Productivity tops the next government’s to do list
1 Apr 2015
The lack of discussion of youth unemployment in the Budget Statement got us thinking about which other key policy issues will be on the desks of the new employment and skills ministers after 7th May. Probably the number one priority will be productivity.
As Nigel Meager pointed out recently, the persistent absence of productivity growth is one of the surprising features of the current UK economic upturn. The latest statistics published today, which show a slight fall, provide no grounds for optimism that the productivity trend is improving. Indeed, output per worker has been flat-lining since 2007, an unprecedented performance in UK post-war history. The ‘productivity gap’ between the UK and its competitors is widening alarmingly. This matters because low productivity makes the economy less competitive (taking more labour to produce a unit of output than our rivals) and means lower wages and living standards.
The causes of the UK’s productivity deficit include: low levels of investment in innovation and research and development; declining quality of technological and transport infrastructure; structural shifts to low productivity sectors; and lack of access to finance for private sector investment. Most are beyond the policy scope of employment and skills ministers, but reinforce the perennial need for ‘joined up’ policy making and for the new ministers to work constructively with those in other departments.
Closer to home, a contributor to the productivity deficit is the relatively low level of intermediate skill attainment. Tackling this, for example by increasing both the penetration and quality of apprenticeships, will require a significant culture change across the education and training sector including among:
- Employers: to take a greater lead in designing standards with more firms providing apprenticeship places. While some large (mainly production sector) employers are at the forefront of developing and delivering high-quality apprenticeships, the involvement of smaller employers remains patchy.
- Providers: to improve the quality of training, assessed through more rigorous testing and enabling simpler progression between frameworks.
- Schools: to provide timely and impartial information to young people to enable them to make informed choices between academic and vocational options.
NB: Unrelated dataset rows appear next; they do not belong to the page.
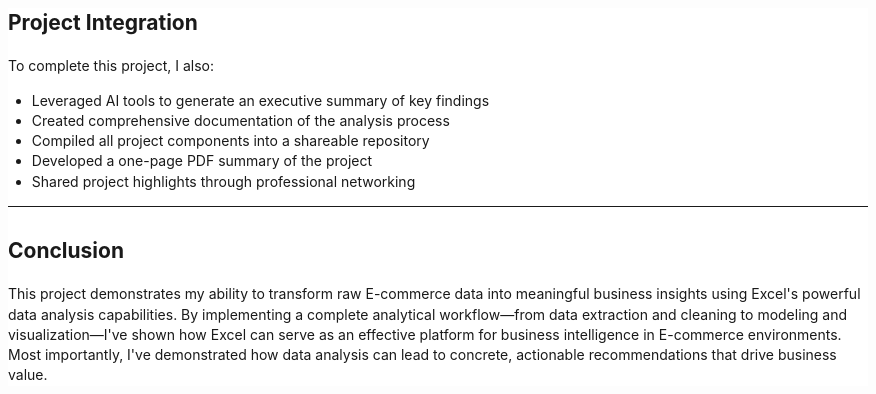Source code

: 
## Project Integration

To complete this project, I also:

- Leveraged AI tools to generate an executive summary of key findings
- Created comprehensive documentation of the analysis process
- Compiled all project components into a shareable repository
- Developed a one-page PDF summary of the project
- Shared project highlights through professional networking

---

## Conclusion

This project demonstrates my ability to transform raw E-commerce data into meaningful business insights using Excel's powerful data analysis capabilities. By implementing a complete analytical workflow—from data extraction and cleaning to modeling and visualization—I've shown how Excel can serve as an effective platform for business intelligence in E-commerce  environments. Most importantly, I've demonstrated how data analysis can lead to concrete, actionable recommendations that drive business value.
Many of these improvements will take time to bear fruit, and early reports of skill shortages in key sectors are already emerging as the labour market tightens further. Understanding niche skill deficits and developing effective and tailored solutions, which is likely to continue to include controlled economic immigration and further expansion of higher education and vocational training, will become increasingly important to ensure sustained economic recovery.
However, improving the supply of skills is only part of the solution. Most of those who will be employed in 2020 are already in the labour force and many are not utilising the skills they already possess or not working to their full potential. One cause of this under-employment is that unemployed people are pressured to take the first job available, for which they may not be best suited and many take jobs which are neither productive nor sustainable. A new government and a recovering economy offer the chance to reconsider the Work Programme with a view to greater emphasis on the quality rather than the quantity of employment growth.
Even when people with the right skills are in the right jobs, the evidence from IES and others suggests that how work is organised can make a huge difference to organisations’ performance. The role of government in encouraging employers to adopt productive working practices and effective job design is debated, but there is a clear need for better understanding of what policy initiatives can support job progression and advancement in the workplace.
Reversing the productivity trend will therefore require a concerted effort across government but won’t be the only employment-related policy goal for the next government. Ensuring equity of treatment in employment and reducing labour market disadvantage is clearly another, especially in light of increasing public concern about inequality and living standards. Which leads us on to other standout issues such as equal pay, diversity in the boardroom, the ageing workforce, self-employment, zero-hours contracts, mental health at work, and human rights and fair treatment at work. But these are all subjects for future blogs.